As Audrey sat down again, the illustrious Rosamund took a chair near her, and it could not be doubted that the woman had the mien and the carriage of a leader.
“You are very rich, are you not?” asked Rosamund, in a tone at once deferential and intimate, and she smiled very attractively in the gloom. Impossible not to reckon with that smile, as startling as it was seductive!
Evidently Nick had been communicative.
“I suppose I am,” murmured Audrey, like a child, and feeling like a child. Yet at the same time she was asking herself with fierce curiosity: “What has Madame Piriac got to do with this woman?”
“I hear you have eight or ten thousand a year and can do what you like with it. And you cannot be more than twenty-three.... What a responsibility it must be for you! You are a friend of Miss Ingate’s and therefore on our side. Indeed, if a woman such as you were not on our side, I wonder whom we could count on. Miss Ingate is, of course, a subscriber to the Union—”
“Only a very little one,” cried Miss Ingate.
Audrey had never felt so abashed since an ex-parlourmaid at Flank Hall, who had left everything to join the Salvation Army, had asked her once in the streets of Colchester whether she had found salvation. She knew that she, if any one, ought to subscribe to the Suffragette Union, and to subscribe largely. For she was a convinced suffragette by faith, because Miss Ingate was a convinced suffragette. If Miss Ingate had been a Mormon, Audrey also would have been a Mormon. And, although she hated to subscribe, she knew also that if Rosamund demanded from her any subscription, however large—even a thousand pounds—she would not know how to refuse. She felt before Rosamund as hundreds of women, and not a few men, had felt.

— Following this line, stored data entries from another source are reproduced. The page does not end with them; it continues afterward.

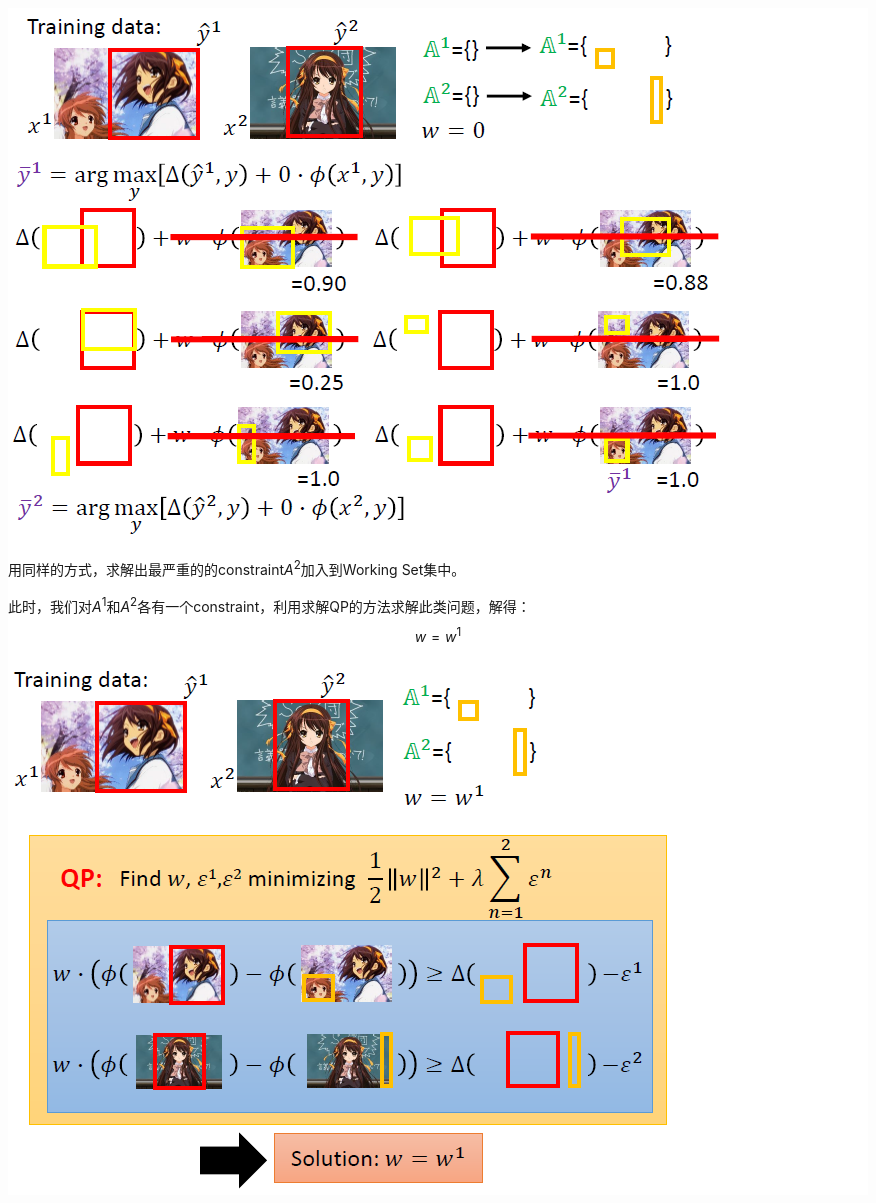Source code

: ![1561888876383](res/chapter34-29.png)

用同样的方式，求解出最严重的的constraint$A^{2}$加入到Working Set集中。

此时，我们对$A^{1}$和$A^{2}$各有一个constraint，利用求解QP的方法求解此类问题，解得：
$$
w=w^{1}
$$


![1561888937498](res/chapter34-30.png)
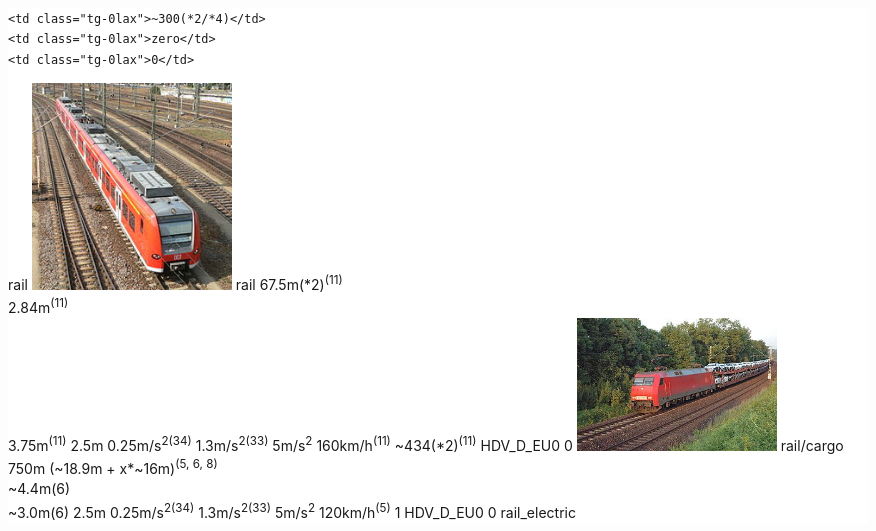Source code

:     <td class="tg-0lax">~300(*2/*4)</td>
    <td class="tg-0lax">zero</td>
    <td class="tg-0lax">0</td>
  </tr>
  <tr>
    <td class="tg-0lax" rowspan="2">rail</td>
    <td class="tg-0lax"><img src="images/Wikicommons_rail_slow.jpg" title="wikicommons_rail_slow.jpg" width="200" alt="" /></td>
    <td class="tg-0lax">rail</td>
    <td class="tg-0lax">67.5m(*2)<sup>(11)</sup><br>2.84m<sup>(11)</sup><br>3.75m<sup>(11)</sup></td>
    <td class="tg-0lax">2.5m</td>
    <td class="tg-0lax">0.25m/s<sup>2(34)</sup></td>
    <td class="tg-0lax">1.3m/s<sup>2(33)</sup></td>
    <td class="tg-0lax">5m/s<sup>2</sup></td>
    <td class="tg-0lax">160km/h<sup>(11)</sup></td>
    <td class="tg-0lax">~434(*2)<sup>(11)</sup></td>
    <td class="tg-0lax">HDV_D_EU0</td>
    <td class="tg-0lax">0</td>
  </tr>
  <tr>
    <td class="tg-0lax"><img src="images/Wikicommons_rail_cargo.jpg" title="wikicommons_rail_cargo.jpg" width="200" alt="" /></td>
    <td class="tg-0lax">rail/cargo</td>
    <td class="tg-0lax">750m (~18.9m + x*~16m)<sup>(5, 6, 8)</sup><br>~4.4m(6)<br>~3.0m(6)</td>
    <td class="tg-0lax">2.5m</td>
    <td class="tg-0lax">0.25m/s<sup>2(34)</sup></td>
    <td class="tg-0lax">1.3m/s<sup>2(33)</sup></td>
    <td class="tg-0lax">5m/s<sup>2</sup></td>
    <td class="tg-0lax">120km/h<sup>(5)</sup></td>
    <td class="tg-0lax">1</td>
    <td class="tg-0lax">HDV_D_EU0</td>
    <td class="tg-0lax">0</td>
  </tr>
  <tr>
    <td class="tg-0lax">rail_electric</td>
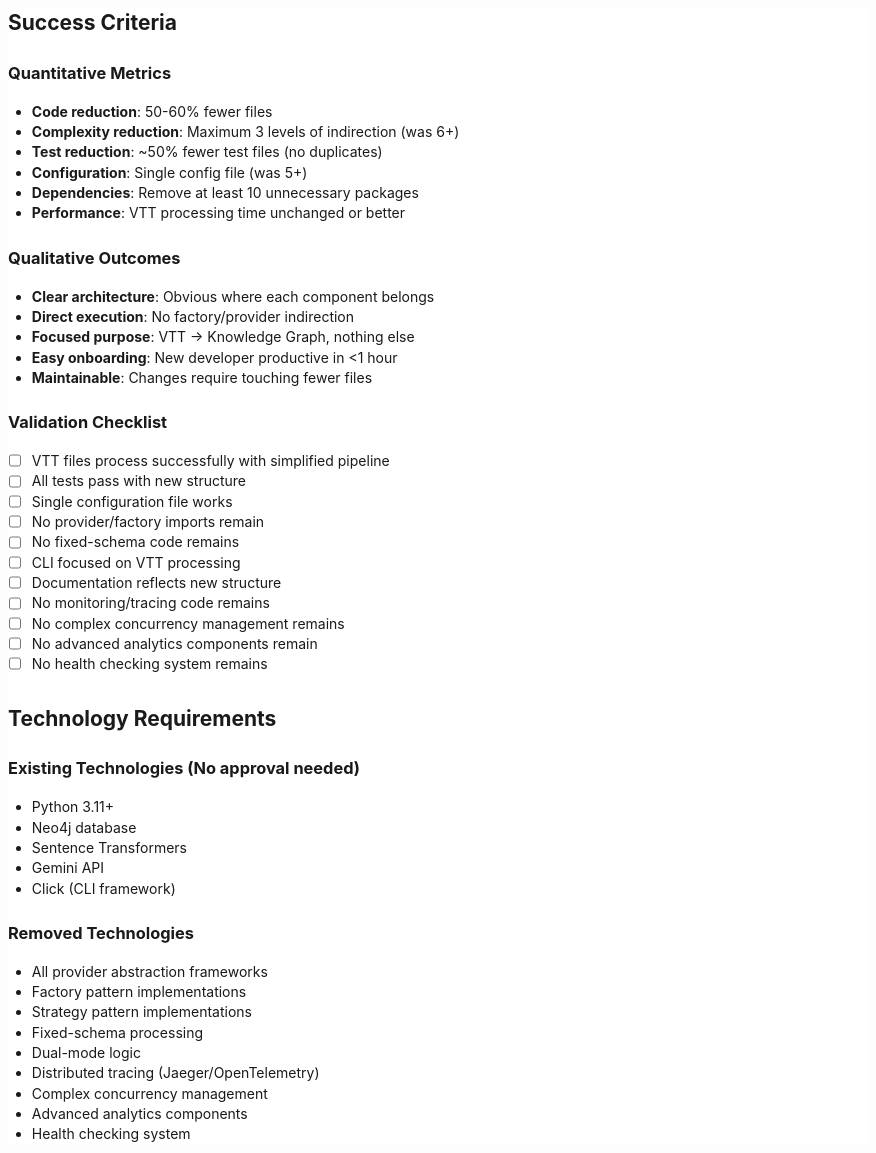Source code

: ## Success Criteria

### Quantitative Metrics
- **Code reduction**: 50-60% fewer files
- **Complexity reduction**: Maximum 3 levels of indirection (was 6+)
- **Test reduction**: ~50% fewer test files (no duplicates)
- **Configuration**: Single config file (was 5+)
- **Dependencies**: Remove at least 10 unnecessary packages
- **Performance**: VTT processing time unchanged or better

### Qualitative Outcomes
- **Clear architecture**: Obvious where each component belongs
- **Direct execution**: No factory/provider indirection
- **Focused purpose**: VTT → Knowledge Graph, nothing else
- **Easy onboarding**: New developer productive in <1 hour
- **Maintainable**: Changes require touching fewer files

### Validation Checklist
- [ ] VTT files process successfully with simplified pipeline
- [ ] All tests pass with new structure
- [ ] Single configuration file works
- [ ] No provider/factory imports remain
- [ ] No fixed-schema code remains
- [ ] CLI focused on VTT processing
- [ ] Documentation reflects new structure
- [ ] No monitoring/tracing code remains
- [ ] No complex concurrency management remains
- [ ] No advanced analytics components remain
- [ ] No health checking system remains

## Technology Requirements

### Existing Technologies (No approval needed)
- Python 3.11+
- Neo4j database
- Sentence Transformers
- Gemini API
- Click (CLI framework)

### Removed Technologies
- All provider abstraction frameworks
- Factory pattern implementations
- Strategy pattern implementations
- Fixed-schema processing
- Dual-mode logic
- Distributed tracing (Jaeger/OpenTelemetry)
- Complex concurrency management
- Advanced analytics components
- Health checking system

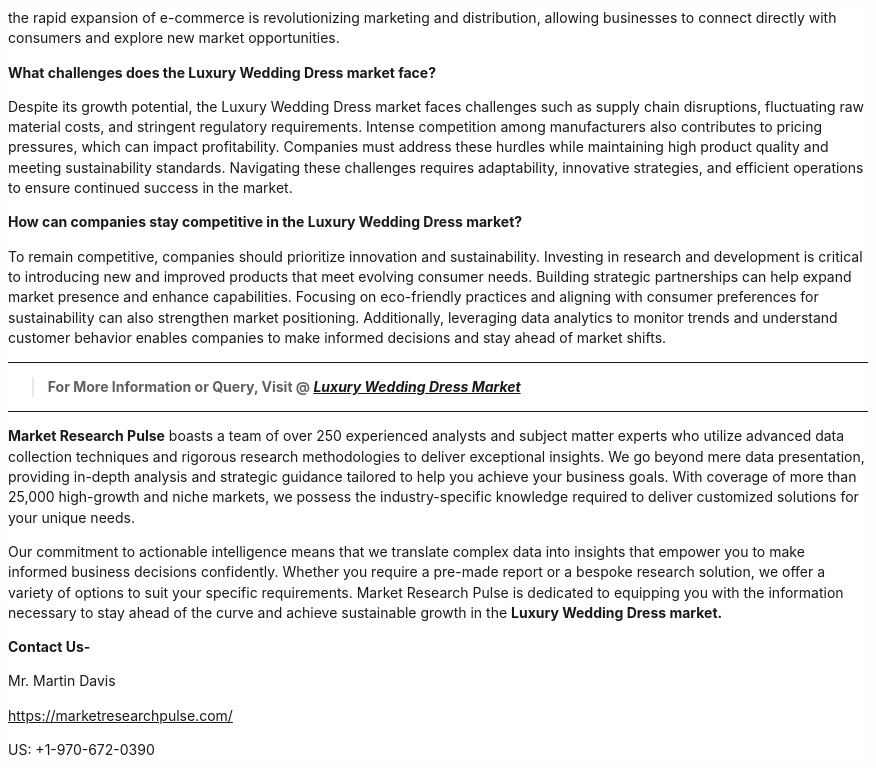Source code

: the rapid expansion of e-commerce is revolutionizing marketing and distribution, allowing businesses to connect directly with consumers and explore new market opportunities.</p><p><strong>What challenges does the Luxury Wedding Dress market face?</strong></p><p>Despite its growth potential, the Luxury Wedding Dress market faces challenges such as supply chain disruptions, fluctuating raw material costs, and stringent regulatory requirements. Intense competition among manufacturers also contributes to pricing pressures, which can impact profitability. Companies must address these hurdles while maintaining high product quality and meeting sustainability standards. Navigating these challenges requires adaptability, innovative strategies, and efficient operations to ensure continued success in the market.</p><p><strong>How can companies stay competitive in the Luxury Wedding Dress market?</strong></p><p>To remain competitive, companies should prioritize innovation and sustainability. Investing in research and development is critical to introducing new and improved products that meet evolving consumer needs. Building strategic partnerships can help expand market presence and enhance capabilities. Focusing on eco-friendly practices and aligning with consumer preferences for sustainability can also strengthen market positioning. Additionally, leveraging data analytics to monitor trends and understand customer behavior enables companies to make informed decisions and stay ahead of market shifts.</p><hr /><blockquote><p><strong>For More Information or Query, Visit @&nbsp;<em><a href="https://marketresearchpulse.com/report/150168/luxury-wedding-dress-market?utm_source=Linkedin&utm_medium=025">Luxury Wedding Dress Market</a></em></strong></p></blockquote><hr /><p><strong>Market Research Pulse</strong> boasts a team of over 250 experienced analysts and subject matter experts who utilize advanced data collection techniques and rigorous research methodologies to deliver exceptional insights. We go beyond mere data presentation, providing in-depth analysis and strategic guidance tailored to help you achieve your business goals. With coverage of more than 25,000 high-growth and niche markets, we possess the industry-specific knowledge required to deliver customized solutions for your unique needs.</p><p>Our commitment to actionable intelligence means that we translate complex data into insights that empower you to make informed business decisions confidently. Whether you require a pre-made report or a bespoke research solution, we offer a variety of options to suit your specific requirements. Market Research Pulse is dedicated to equipping you with the information necessary to stay ahead of the curve and achieve sustainable growth in the <strong>Luxury Wedding Dress market.</strong></p><p><strong>Contact Us-</strong></p><p>Mr. Martin Davis</p><p>https://marketresearchpulse.com/</p><p>US: +1-970-672-0390</p>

“I may be leaving for Germany to-morrow,” Rosamund proceeded. “I may not see you again—at any rate for many weeks. May I write to London that you mean to support us?”
Audrey was giving herself up for lost, and not without reason. She foreshadowed a future of steely self-sacrifice, propaganda, hammers, riots, and prison; with no self-indulgence in it, no fine clothes, no art, and no young men save earnest young men. She saw herself in the iron clutch of her own conscience and sense of duty. And she was frightened. But at that moment Nick rushed into the room, and the spell was broken. Nick considered that she had the right to monopolise Rosamund, and she monopolised her.
Miss Ingate prudently gathered Audrey to her side, and was off with her. Nick ran to kiss them, and told them that Tommy was waiting for them in the other studio. They groped downstairs, guided by a wisp of light from Tommy’s studio.
“Why didn’t you come up?” asked Miss Ingate of Tommy in Tommy’s antechamber. “Have you and she quarrelled?”
“Oh no!” said Tommy. “But I’m afraid of her. She’d grab me if she had the least chance, and I don’t want to be grabbed.”